Wednesday, February 1, 2012

Getting on with the game

My first grade grandson, Connor, plays basketball this year.
Basketball with 5 and 6 year olds is technically the same sport as ACC basketball. But the realities of the game are very different. Basketball for the starters goes pretty much like this: Get the ball. Dribble it across the line. Lose the ball to the other team and repeat going in the opposite direction. Occasionally there is a pass which is caught by a player on the same team. Less often -- but sometimes--there is an attempt at the basket. But mostly, it is dribble and lose the ball. My son-in-law is coaching Connor's team and Mark is just the right temperment -- patient, good-natured as well as having ideas that (when implemented) bring some success. Going to the game is a matter of support for the children--which is easy and fun to do.
At the last game, I saw an unusually interesting sight.
A girl who played on the other team got mad when her teammate didn't throw her the ball. So, when their team lost possession and ran back to the other end of the court, she stayed right under her basket--head down, arms crossed across her chest, scowl on her face, lip stuck out. What a sight she was! I would have taken a picture but didn't think that was appropriate...
I wanted to laugh -- but didn't know who her parents were and I was certain they were not laughing. There she was, planted under her basket while her team and her opposing team were playing at the other end.
Such a sight! Such a parable! I wanted to shout out to her, "Honey, you have to keep going. The game is going on without you! Get over it!"

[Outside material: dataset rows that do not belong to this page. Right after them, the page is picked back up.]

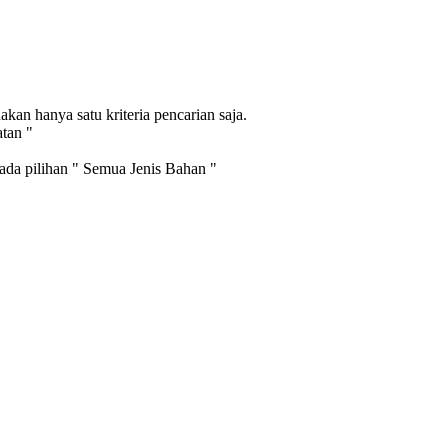
an hanya satu kriteria pencarian saja.
atan "
pada pilihan " Semua Jenis Bahan "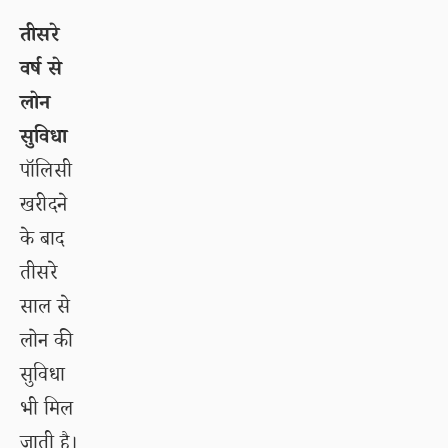
तीसरे
वर्ष से
लोन
सुविधा
पॉलिसी
खरीदने
के बाद
तीसरे
साल से
लोन की
सुविधा
भी मिल
जाती है।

So many times I have felt like that young girl! Mad about the way things happened and wanted everyone to know it. So many times I deal with church members like that young girl. They are mad about the way things happened, they want everyone to know it and they are not going to play--even if it puts their team at a disadvantage to pout.
How I wish we could learn to get over things and keep the mission of Christ moving! Doesn't it seem that the teaching and example of Jesus is more than enough motivation to keep us playing even when we are disappointed?
I'm sure this young player will learn better. Hope we all can.